Quando arrivammo al luogo dell'appuntamento, non mi trattenni e tirai un sospiro di sollievo. Scesi dalla moto e mi sistemai i pantaloni assolutamente fradici. Erano più aderenti del solito a causa della pioggia e, pur non potendomi vedere, ero sicurissima che il mio trucco si fosse trasformato in una sorta di maschera spettrale. Ero inorridita all'idea. Sbuffai e lasciai il casco a Luke, che lo ripose nel vano sotto il sedile. Poi si avvicinò con una sua solita andatura sciolta e sicura di sé. Mi cinse i fianchi e i braccialetti di cuoio, che portava sempre, mi solleticarono lievemente. Odorava di fumo e un altro aroma altrettanto pungente e decisamente invadente.

Quella sera Luke avrebbe dovuto presentarmi al resto dei suoi amici. Ne conoscevo già qualcuno, ma troppo superficialmente per i suoi gusti. Entrammo nel locale e mi tolsi la giacca di jeans. Luke sollevò un braccio in segno di saluto e sorrise apertamente. Guardai il gruppo di ragazzi in fondo alla sala e tentai di sembrare a mio agio.

"Lei deve essere la famosa Samantha" disse uno dei ragazzi. Un piercing al labbro inferiore e due occhi di un azzurro gelido. "Luke ci ha parlato molto di te, ma non ci aveva detto che eri così..." cercò la parola adatta, "carina."
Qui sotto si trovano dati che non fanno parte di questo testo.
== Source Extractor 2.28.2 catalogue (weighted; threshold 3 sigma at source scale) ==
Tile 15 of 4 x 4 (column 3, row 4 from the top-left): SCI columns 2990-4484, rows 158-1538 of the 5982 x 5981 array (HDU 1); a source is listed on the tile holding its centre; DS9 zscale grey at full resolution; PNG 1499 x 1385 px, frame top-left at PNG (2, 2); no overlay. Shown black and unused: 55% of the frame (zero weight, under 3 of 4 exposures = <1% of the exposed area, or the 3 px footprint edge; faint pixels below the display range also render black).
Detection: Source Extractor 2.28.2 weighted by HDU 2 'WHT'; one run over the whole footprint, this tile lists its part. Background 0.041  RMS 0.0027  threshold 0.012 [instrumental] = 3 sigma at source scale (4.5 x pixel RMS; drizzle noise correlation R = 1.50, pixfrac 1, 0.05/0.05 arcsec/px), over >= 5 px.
Non sapevo se prenderlo come una sorta di goffo complimento o come un insulto. Di certo ero la più giovane del gruppo.

"Preferisco essere chiamata 'Sam'" replicai senza pensarci.

"Andiamo, Cameron!" lo riprese il mio ragazzo poggiando un braccio sulle mie spalle.

Il ragazzo alzò le mani in segno di scuse e si sedette. Fu la volta di una tipetta piuttosto minuta, ma col viso già segnato dal fumo e notti passate in giro per i locali: "Scusalo" ridacchiò con un sorrisetto tagliente, "fa sempre così con i nuovi arrivati" disse con un certo tono confidenziale.

Rapidamente mi passarono davanti volti e nomi. Chiacchiere e grasse risate. Erano passate un paio di ore e sempre di più avvertivo la sensazione di sentirmi parte integrante della tappezzeria che stava alle mie spalle. Ogni tanto Luke mi puntava i suoi occhi verdi per assicurarsi che non me ne fossi andata. Sapeva benissimo che non ero dell'umore. Ogni tanto mi versava della vodka nel bicchiere che mi stava davanti. Per un primo momento preferii non bere, ma col passare del tempo iniziai a farlo, anche se sapevo benissimo che non ero per niente brava a reggere l'alcol. Dopo un paio di bicchierini, cominciai finalmente a sentirmi a mio agio.

Era mezzanotte e tre quarti quando il proprietario del locale ci cacciò via. Ci ritrovammo sbronzi e spensierati in mezzo alla strada. Qualcuno vomitò, altri si trascinavano per i marciapiedi ridacchiando e delirando. Io ero appesa al braccio di Luke, come se fosse un appiglio al quale aggrapparmi per evitare di cadere. Si accese una sigaretta e si sedette sul portico di una vecchia casa in vecchio stile trascinandomi con sé. Lo osservai fumare. Tirò il fumo e lo trattene nei polmoni, poi lo rilasciò colorando l'aria, satura di umidità. Mi appoggiai alla sua spalla e chiusi gli occhi. E come se fosse un gesto automatico, mi avvolse con un braccio e mi strinse a sé.

"Grazie per questa sera. So che non sono quel tipo di gente che frequenti, ma ho apprezzato davvero tanto" mi ringraziò e mi baciò la fronte. La voce rauca ed incredibilmente dolce.

Un altro soffio grigio.

"È meglio che ti accompagni a casa" mi disse quando finì di fumare la sua Marlboro. "Non vorrei aggiungere anche l'averti riportata a casa tardi alla lista di tuo padre. Quell'uomo mi odia!" rise e mi porse una mano per aiutarmi ad alzarmi. Sorrisi e ascoltai ammaliata il suono della sua risata.

Ci incamminammo verso la motocicletta e non potei fare a meno di pensare che, dopo tutto, quell'ammasso di ferraglia non era poi così male.